Так, где же настоящий Достоевский? С одной стороны чуть ли не врожденный преступник, с другой – страдалец, вызывающий жалость у окружающих, с третьей – глубинный мыслитель, «…пловец страшных человеческих глубин, провидец тьмы, рудокоп души» (Ю. Айхенвальд).
Вот в этом-то и заключается полифония характера писателя, своеобразного мозаичного панно.
Да и каждый свидетель, рисуя портрет Достоевского, вносил свои, особенной краскою светящиеся, недобрые или восторженные мазки.
Святой и грешный – таков образ Достоевского и больше к этому прибавить нечего.
Теперь следовало хотя бы коснуться психопатологической симптоматики персонажей произведений Достоевского.
Профессор В. Ф. Чиж пишет: «…обращает внимание, что Достоевский описал большее количество душевно-больных, чем какой-либо другой художник в мире».
Из более ста персонажей, по мнению В. Чижа, сколько-нибудь очерченных у Достоевского, более четверти – душевно-больные; такого соотношения нельзя найти ни у кого.
Разнообразные проявления эпилепсии описаны у Нелли («Униженные и оскорбленные»), Мышкина («Идиот»), Кириллова («Бесы»), Смердякова («Братья Карамазовы»).
Создавая свои произведения, Достоевский в то время еще не имел понятия ни о психопатиях, ни об акцентуациях характера.

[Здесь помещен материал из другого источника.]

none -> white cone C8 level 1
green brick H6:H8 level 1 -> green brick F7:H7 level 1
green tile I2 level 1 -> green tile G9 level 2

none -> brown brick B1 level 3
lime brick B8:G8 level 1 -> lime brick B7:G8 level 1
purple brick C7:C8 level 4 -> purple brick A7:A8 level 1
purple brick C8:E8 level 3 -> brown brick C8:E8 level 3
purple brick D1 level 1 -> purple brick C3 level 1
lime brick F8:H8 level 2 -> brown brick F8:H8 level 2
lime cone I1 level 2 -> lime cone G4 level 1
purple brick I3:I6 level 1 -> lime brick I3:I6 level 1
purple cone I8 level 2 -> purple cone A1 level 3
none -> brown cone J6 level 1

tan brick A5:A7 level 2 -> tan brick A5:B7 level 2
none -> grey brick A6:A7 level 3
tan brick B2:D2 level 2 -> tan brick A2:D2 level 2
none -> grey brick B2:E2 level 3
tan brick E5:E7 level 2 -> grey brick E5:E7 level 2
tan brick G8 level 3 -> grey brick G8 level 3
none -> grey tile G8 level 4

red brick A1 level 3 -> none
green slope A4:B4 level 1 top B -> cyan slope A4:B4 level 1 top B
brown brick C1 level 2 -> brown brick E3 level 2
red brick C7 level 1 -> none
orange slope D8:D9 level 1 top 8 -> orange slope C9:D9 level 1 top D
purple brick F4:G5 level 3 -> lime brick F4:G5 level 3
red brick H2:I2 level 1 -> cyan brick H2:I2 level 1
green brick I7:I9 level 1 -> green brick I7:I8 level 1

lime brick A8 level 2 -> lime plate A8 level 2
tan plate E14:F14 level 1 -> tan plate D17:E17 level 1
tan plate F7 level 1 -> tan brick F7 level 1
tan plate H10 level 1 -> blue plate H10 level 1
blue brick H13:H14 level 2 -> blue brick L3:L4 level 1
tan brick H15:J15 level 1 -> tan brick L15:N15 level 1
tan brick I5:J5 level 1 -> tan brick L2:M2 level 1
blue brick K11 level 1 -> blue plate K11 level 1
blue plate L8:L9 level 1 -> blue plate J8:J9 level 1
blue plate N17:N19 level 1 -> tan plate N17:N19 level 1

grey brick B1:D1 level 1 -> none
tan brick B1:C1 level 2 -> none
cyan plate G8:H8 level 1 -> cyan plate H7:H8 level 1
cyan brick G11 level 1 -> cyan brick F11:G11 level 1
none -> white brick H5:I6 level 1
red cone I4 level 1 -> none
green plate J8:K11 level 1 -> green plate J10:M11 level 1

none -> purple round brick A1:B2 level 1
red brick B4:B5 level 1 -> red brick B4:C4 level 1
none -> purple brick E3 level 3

Но мастерский рисунок патологических характеров своих персонажей легко уложился в рамки теории К. Леонгарда об акцентуированных личностях впервые описанных им только в 1964 году.
В большой по объему классификации К. Леонгарда мы найдем эмотивных (Соня Мармеладова), гипертимических (Катерина Осиповна из «Братьев Карамазовых»), аффективно-лабильных (Разумихин – друг Раскольникова), экзальтированных (Катерина Ивановна из «Братьев Карамазовых»), демонстративных (Федор Павлович Карамазов), параноических (Раскольников, жена Мармеладова), возбудимых (Дмитрий Карамазов) и пр. пр.
Откуда это, предвосхитившее современную психиатрию, знание глубин человеческих характеров, писателя не знакомого даже поверхностно с теоретической психиатрией? И это еще одна загадка «сумрачного» писателя.
Справедливо пишет психиатр 30-х годов прошлого века В. И. Финкельштейн (цит. по О. Н. Кузнецову):
«Произведения Достоевского еще и поныне остаются настольной книгой русских психиатров, ибо даже самое тщательное изучение многотомных трудов корифеев мировой психиатрии, давших добросовестное, но сухое описание психопатологических форм и состояний, ни в коей мере не сможет заменить изучение трагических образов Достоевского, этой непревзойденной ценности в познании человеческой души».